Instructions for the task:
Collect every line of the records below that contains the string "skPoint".

──────── Entries supplied ────────

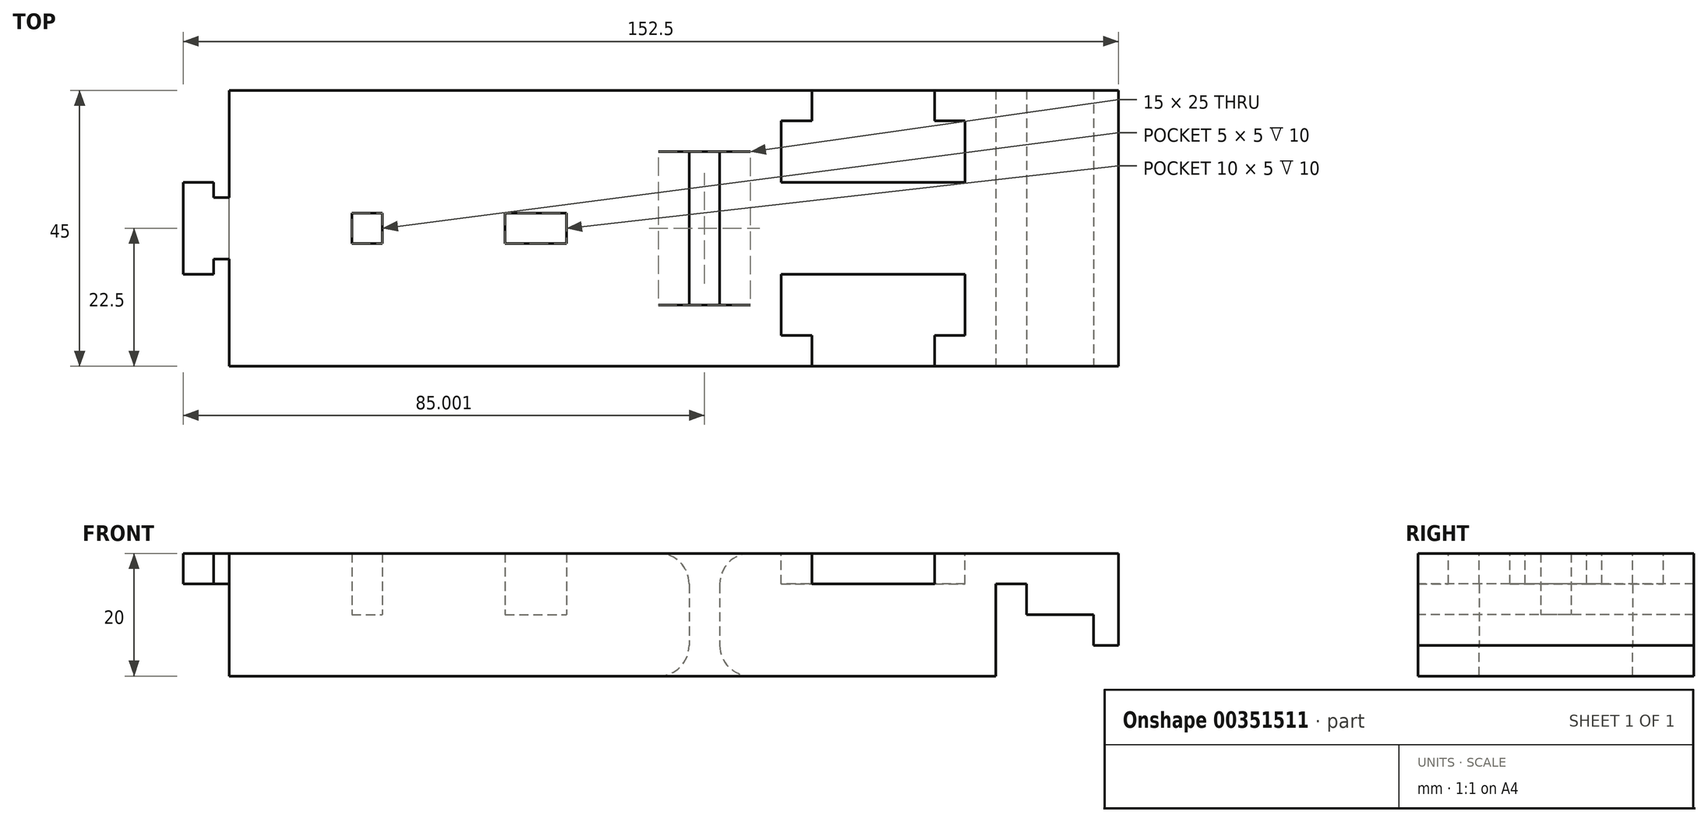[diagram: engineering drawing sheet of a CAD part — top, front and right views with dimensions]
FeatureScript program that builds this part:
annotation { "Feature Type Name" : "Feature", "Feature Type Description" : "" }
export const myFeature = defineFeature(function(context is Context, id is Id, definition is map)
    precondition{}
    {
        {
            var Q0;
            Q0=qCreatedBy(makeId("Top.planeOp"),FACE);
            var sketch = newSketch(context, id + "F0", { "sketchPlane" : qUnion([Q0])});
            skLineSegment(sketch, "E0.bottom", {"start": v(-46.9, 0) * mm, "end": v(98.1, 0) * mm});
            skLineSegment(sketch, "E0.top", {"start": v(-46.9, 45) * mm, "end": v(98.1, 45) * mm});
            skLineSegment(sketch, "E0.left", {"start": v(-46.9, 0) * mm, "end": v(-46.9, 45) * mm});
            skLineSegment(sketch, "E0.right", {"start": v(98.1, 0) * mm, "end": v(98.1, 45) * mm});
            skLineSegment(sketch, "E1", {"start": v(-46.9, 45) * mm, "end": v(-46.9, 27.5) * mm, "construction": true});
            skLineSegment(sketch, "E2", {"start": v(-46.9, 27.5) * mm, "end": v(-49.4, 27.5) * mm});
            skLineSegment(sketch, "E3", {"start": v(-46.9, 0) * mm, "end": v(-46.9, 17.5) * mm, "construction": true});
            skLineSegment(sketch, "E4", {"start": v(-46.9, 17.5) * mm, "end": v(-49.4, 17.5) * mm});
            skLineSegment(sketch, "E5", {"start": v(-49.4, 17.5) * mm, "end": v(-49.4, 15) * mm});
            skLineSegment(sketch, "E6", {"start": v(-49.4, 15) * mm, "end": v(-54.4, 15) * mm});
            skLineSegment(sketch, "E7", {"start": v(-54.4, 15) * mm, "end": v(-54.4, 30) * mm});
            skLineSegment(sketch, "E8", {"start": v(-54.4, 30) * mm, "end": v(-49.4, 30) * mm});
            skLineSegment(sketch, "E9", {"start": v(-49.4, 30) * mm, "end": v(-49.4, 27.5) * mm});
            skLineSegment(sketch, "E10", {"start": v(-46.9, 45) * mm, "end": v(-26.9, 45) * mm, "construction": true});
            skLineSegment(sketch, "E11", {"start": v(-26.9, 45) * mm, "end": v(-26.9, 25) * mm, "construction": true});
            skLineSegment(sketch, "E12.bottom", {"start": v(-26.9, 25) * mm, "end": v(-21.9, 25) * mm});
            skLineSegment(sketch, "E12.top", {"start": v(-26.9, 20) * mm, "end": v(-21.9, 20) * mm});
            skLineSegment(sketch, "E12.left", {"start": v(-26.9, 25) * mm, "end": v(-26.9, 20) * mm});
            skLineSegment(sketch, "E12.right", {"start": v(-21.9, 25) * mm, "end": v(-21.9, 20) * mm});
            skLineSegment(sketch, "E13", {"start": v(-21.9, 25) * mm, "end": v(-1.9, 25) * mm, "construction": true});
            skLineSegment(sketch, "E14.bottom", {"start": v(-1.9, 25) * mm, "end": v(8.1, 25) * mm});
            skLineSegment(sketch, "E14.top", {"start": v(-1.9, 20) * mm, "end": v(8.1, 20) * mm});
            skLineSegment(sketch, "E14.left", {"start": v(-1.9, 25) * mm, "end": v(-1.9, 20) * mm});
            skLineSegment(sketch, "E14.right", {"start": v(8.1, 25) * mm, "end": v(8.1, 20) * mm});
            skLineSegment(sketch, "E15", {"start": v(8.1, 25) * mm, "end": v(28.1, 25) * mm, "construction": true});
            skLineSegment(sketch, "E16", {"start": v(28.1, 25) * mm, "end": v(28.1, 35) * mm});
            skLineSegment(sketch, "E17", {"start": v(28.1, 35) * mm, "end": v(33.1, 35) * mm});
            skLineSegment(sketch, "E18", {"start": v(33.1, 35) * mm, "end": v(33.1, 10) * mm});
            skLineSegment(sketch, "E19", {"start": v(33.1, 10) * mm, "end": v(28.1, 10) * mm});
            skLineSegment(sketch, "E20", {"start": v(28.1, 10) * mm, "end": v(28.1, 25) * mm});
            skSolve(sketch);
        }
        {
            var Q0;
            {var subQ3=sQuery(id+"F0.wireOp",EDGE,"E0.bottom");Q0=makeQuery(id+"F0.imprint","IMPRINT",FACE,{"disambiguationData":[TD([[makeQuery(id+"F0.imprint","IMPRINT",EDGE,{"derivedFrom":subQ3}),1.0]])]});}
            extrude(context, id + "F1", {"entities" : qUnion([Q0]), "depth" : 20 * mm});
        }
        {
            var Q0;
            Q0=makeQuery(id+"F0.imprint","IMPRINT",FACE,{"disambiguationData":[TD([[makeQuery(id+"F0.imprint","IMPRINT",EDGE,{"derivedFrom":sQuery(id+"F0.wireOp",EDGE,"E12.bottom")}),-1.0]])]});
            var Q1;
            Q1=makeQuery(id+"F0.imprint","IMPRINT",FACE,{"disambiguationData":[TD([[makeQuery(id+"F0.imprint","IMPRINT",EDGE,{"derivedFrom":sQuery(id+"F0.wireOp",EDGE,"E14.bottom")}),-1.0]])]});
            extrude(context, id + "F2", {"entities" : qUnion([Q0, Q1]), "operationType" : NewBodyOperationType.ADD, "depth" : 10 * mm});
        }
        {
            var Q0;
            Q0=makeQuery(id+"F1.opExtrude","CAP_EDGE",EDGE,{"disambiguationData":[OSD([sQuery(id+"F0.wireOp",EDGE,"E18")])],"isStart":false});
            var Q1;
            Q1=makeQuery(id+"F1.opExtrude","CAP_EDGE",EDGE,{"disambiguationData":[OSD([sQuery(id+"F0.wireOp",EDGE,"E16"),sQuery(id+"F0.wireOp",EDGE,"E20")])],"isStart":false});
            var Q2;
            Q2=makeQuery(id+"F1.opExtrude","CAP_EDGE",EDGE,{"disambiguationData":[OSD([sQuery(id+"F0.wireOp",EDGE,"E16"),sQuery(id+"F0.wireOp",EDGE,"E20")])],"isStart":true});
            var Q3;
            Q3=makeQuery(id+"F1.opExtrude","CAP_EDGE",EDGE,{"disambiguationData":[OSD([sQuery(id+"F0.wireOp",EDGE,"E18")])],"isStart":true});
            fillet(context, id + "F3", {"entities" : qUnion([Q0, Q1, Q2, Q3]), "radius" : 5 * mm, "tangentPropagation" : true, "allowEdgeOverflow" : false});
        }
        {
            var Q0;
            Q0=makeQuery(id+"F1.opExtrude","CAP_FACE",FACE,{"disambiguationData":[OSD([sQuery(id+"F0.wireOp",EDGE,"E0.bottom"),sQuery(id+"F0.wireOp",EDGE,"E0.top"),sQuery(id+"F0.wireOp",EDGE,"E0.left"),sQuery(id+"F0.wireOp",EDGE,"E0.right"),sQuery(id+"F0.wireOp",EDGE,"E12.bottom"),sQuery(id+"F0.wireOp",EDGE,"E12.top"),sQuery(id+"F0.wireOp",EDGE,"E12.left"),sQuery(id+"F0.wireOp",EDGE,"E12.right"),sQuery(id+"F0.wireOp",EDGE,"E14.bottom"),sQuery(id+"F0.wireOp",EDGE,"E14.top"),sQuery(id+"F0.wireOp",EDGE,"E14.left"),sQuery(id+"F0.wireOp",EDGE,"E14.right"),sQuery(id+"F0.wireOp",EDGE,"E16"),sQuery(id+"F0.wireOp",EDGE,"E17"),sQuery(id+"F0.wireOp",EDGE,"E18"),sQuery(id+"F0.wireOp",EDGE,"E19"),sQuery(id+"F0.wireOp",EDGE,"E20")])],"isStart":false});
            var sketch = newSketch(context, id + "F4", { "sketchPlane" : qUnion([Q0])});
            skLineSegment(sketch, "E21", {"start": v(-46.9, 45) * mm, "end": v(-46.9, 27.5) * mm, "construction": true});
            skLineSegment(sketch, "E22", {"start": v(-46.9, 27.5) * mm, "end": v(-49.4, 27.5) * mm});
            skLineSegment(sketch, "E23", {"start": v(-49.4, 27.5) * mm, "end": v(-49.4, 30) * mm});
            skLineSegment(sketch, "E24", {"start": v(-49.4, 30) * mm, "end": v(-54.4, 30) * mm});
            skLineSegment(sketch, "E25", {"start": v(-54.4, 30) * mm, "end": v(-54.4, 15) * mm});
            skLineSegment(sketch, "E26", {"start": v(-54.4, 15) * mm, "end": v(-49.4, 15) * mm});
            skPoint(sketch, "E26.endSnap0", {"position": v(-49.4, 28.75) * mm});
            skLineSegment(sketch, "E27", {"start": v(-49.4, 15) * mm, "end": v(-49.4, 17.5) * mm});
            skLineSegment(sketch, "E28", {"start": v(-49.4, 17.5) * mm, "end": v(-46.9, 17.5) * mm});
            skSolve(sketch);
        }
        {
            var Q0;
            {var subQ0=sQuery(id+"F4.wireOp",EDGE,"E22");Q0=makeQuery(id+"F4.imprint","IMPRINT",FACE,{"disambiguationData":[TD([[makeQuery(id+"F4.imprint","IMPRINT",EDGE,{"derivedFrom":subQ0}),1.0]])]});}
            extrude(context, id + "F5", {"entities" : qUnion([Q0]), "operationType" : NewBodyOperationType.ADD, "depth" : -5 * mm});
        }
        {
            var Q0;
            Q0=makeQuery(id+"F1.opExtrude","SWEPT_FACE",FACE,{"disambiguationData":[OSD([sQuery(id+"F0.wireOp",EDGE,"E0.bottom")])]});
            var sketch = newSketch(context, id + "F6", { "sketchPlane" : qUnion([Q0])});
            skLineSegment(sketch, "E29", {"start": v(98.1, 0) * mm, "end": v(93.1, 0) * mm, "construction": true});
            skLineSegment(sketch, "E30", {"start": v(83.1, 10) * mm, "end": v(83.1, 15) * mm});
            skLineSegment(sketch, "E31", {"start": v(83.1, 15) * mm, "end": v(78.1, 15) * mm});
            skLineSegment(sketch, "E32", {"start": v(78.1, 15) * mm, "end": v(78.1, 0) * mm});
            skLineSegment(sketch, "E33", {"start": v(83.1, 10) * mm, "end": v(94, 10) * mm});
            skLineSegment(sketch, "E34", {"start": v(94, 10) * mm, "end": v(94, 5) * mm});
            skLineSegment(sketch, "E35", {"start": v(94, 5) * mm, "end": v(98.1, 5) * mm});
            skSolve(sketch);
        }
        {
            var Q0;
            Q0 = qSketchRegion(id + "F6", true);
            var Q1;
            Q1=makeQuery(id+"F6.imprint","IMPRINT",FACE,{"disambiguationData":[TD([[makeQuery(id+"F6.imprint","IMPRINT",EDGE,{"derivedFrom":sQuery(id+"F6.wireOp",EDGE,"E30")}),1.0]])]});
            extrude(context, id + "F7", {"entities" : qUnion([Q0, Q1]), "operationType" : NewBodyOperationType.REMOVE, "oppositeDirection" : true, "depth" : 50 * mm});
        }
        {
            var Q0;
            {var subQ0=sQuery(id+"F0.wireOp",EDGE,"E0.left");Q0=makeQuery(id+"F5.boolean.opBoolean","MERGE",FACE,{"derivedFrom":[makeQuery(id+"F1.opExtrude","CAP_FACE",FACE,{"disambiguationData":[OSD([sQuery(id+"F0.wireOp",EDGE,"E0.bottom"),sQuery(id+"F0.wireOp",EDGE,"E0.top"),subQ0,sQuery(id+"F0.wireOp",EDGE,"E0.right"),sQuery(id+"F0.wireOp",EDGE,"E12.bottom"),sQuery(id+"F0.wireOp",EDGE,"E12.top"),sQuery(id+"F0.wireOp",EDGE,"E12.left"),sQuery(id+"F0.wireOp",EDGE,"E12.right"),sQuery(id+"F0.wireOp",EDGE,"E14.bottom"),sQuery(id+"F0.wireOp",EDGE,"E14.top"),sQuery(id+"F0.wireOp",EDGE,"E14.left"),sQuery(id+"F0.wireOp",EDGE,"E14.right"),sQuery(id+"F0.wireOp",EDGE,"E16"),sQuery(id+"F0.wireOp",EDGE,"E17"),sQuery(id+"F0.wireOp",EDGE,"E18"),sQuery(id+"F0.wireOp",EDGE,"E19"),sQuery(id+"F0.wireOp",EDGE,"E20")])],"isStart":false}),makeQuery(id+"F5.opExtrude","CAP_FACE",FACE,{"disambiguationData":[OSD([subQ0,sQuery(id+"F4.wireOp",EDGE,"E22"),sQuery(id+"F4.wireOp",EDGE,"E23"),sQuery(id+"F4.wireOp",EDGE,"E24"),sQuery(id+"F4.wireOp",EDGE,"E25"),sQuery(id+"F4.wireOp",EDGE,"E26"),sQuery(id+"F4.wireOp",EDGE,"E27"),sQuery(id+"F4.wireOp",EDGE,"E28")])],"isStart":true})]});}
            var sketch = newSketch(context, id + "F8", { "sketchPlane" : qUnion([Q0])});
            skLineSegment(sketch, "E36", {"start": v(98.1, 45) * mm, "end": v(68.1, 45) * mm, "construction": true});
            skLineSegment(sketch, "E37", {"start": v(68.1, 45) * mm, "end": v(68.1, 40) * mm});
            skLineSegment(sketch, "E38", {"start": v(68.1, 40) * mm, "end": v(73.1, 40) * mm});
            skLineSegment(sketch, "E39", {"start": v(73.1, 40) * mm, "end": v(73.1, 30) * mm});
            skLineSegment(sketch, "E40", {"start": v(73.1, 30) * mm, "end": v(43.1, 30) * mm});
            skLineSegment(sketch, "E41", {"start": v(43.1, 30) * mm, "end": v(43.1, 40) * mm});
            skLineSegment(sketch, "E42", {"start": v(43.1, 40) * mm, "end": v(48.1, 40) * mm});
            skLineSegment(sketch, "E43", {"start": v(48.1, 40) * mm, "end": v(48.1, 45) * mm});
            skLineSegment(sketch, "E44", {"start": v(48.1, 45) * mm, "end": v(68.1, 45) * mm});
            skLineSegment(sketch, "E45", {"start": v(68.1, 45) * mm, "end": v(68.1, 0) * mm, "construction": true});
            skPoint(sketch, "E45.endSnap0", {"position": v(68.1, 42.5) * mm});
            skLineSegment(sketch, "E46", {"start": v(68.1, 0) * mm, "end": v(48.1, 0) * mm, "construction": true});
            skLineSegment(sketch, "E47", {"start": v(48.1, 0) * mm, "end": v(48.1, 5) * mm});
            skLineSegment(sketch, "E48", {"start": v(48.1, 5) * mm, "end": v(43.1, 5) * mm});
            skLineSegment(sketch, "E49", {"start": v(43.1, 5) * mm, "end": v(43.1, 15) * mm});
            skLineSegment(sketch, "E50", {"start": v(43.1, 15) * mm, "end": v(73.1, 15) * mm});
            skLineSegment(sketch, "E51", {"start": v(73.1, 15) * mm, "end": v(73.1, 5) * mm});
            skLineSegment(sketch, "E52", {"start": v(73.1, 5) * mm, "end": v(68.1, 5) * mm});
            skLineSegment(sketch, "E53", {"start": v(68.1, 5) * mm, "end": v(68.1, 0) * mm});
            skLineSegment(sketch, "E54", {"start": v(48.1, 0) * mm, "end": v(68.1, 0) * mm});
            skSolve(sketch);
        }
        {
            var Q0;
            Q0=makeQuery(id+"F8.imprint","IMPRINT",FACE,{"disambiguationData":[TD([[makeQuery(id+"F8.imprint","IMPRINT",EDGE,{"derivedFrom":sQuery(id+"F8.wireOp",EDGE,"E47")}),-1.0]])]});
            var Q1;
            Q1=makeQuery(id+"F8.imprint","IMPRINT",FACE,{"disambiguationData":[TD([[makeQuery(id+"F8.imprint","IMPRINT",EDGE,{"derivedFrom":sQuery(id+"F8.wireOp",EDGE,"E37")}),-1.0]])]});
            extrude(context, id + "F9", {"entities" : qUnion([Q0, Q1]), "operationType" : NewBodyOperationType.REMOVE, "oppositeDirection" : true, "depth" : 5 * mm});
        }
    });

────────

Correct result:
            skPoint(sketch, "E26.endSnap0", {"position": v(-49.4, 28.75) * mm});
            skPoint(sketch, "E45.endSnap0", {"position": v(68.1, 42.5) * mm});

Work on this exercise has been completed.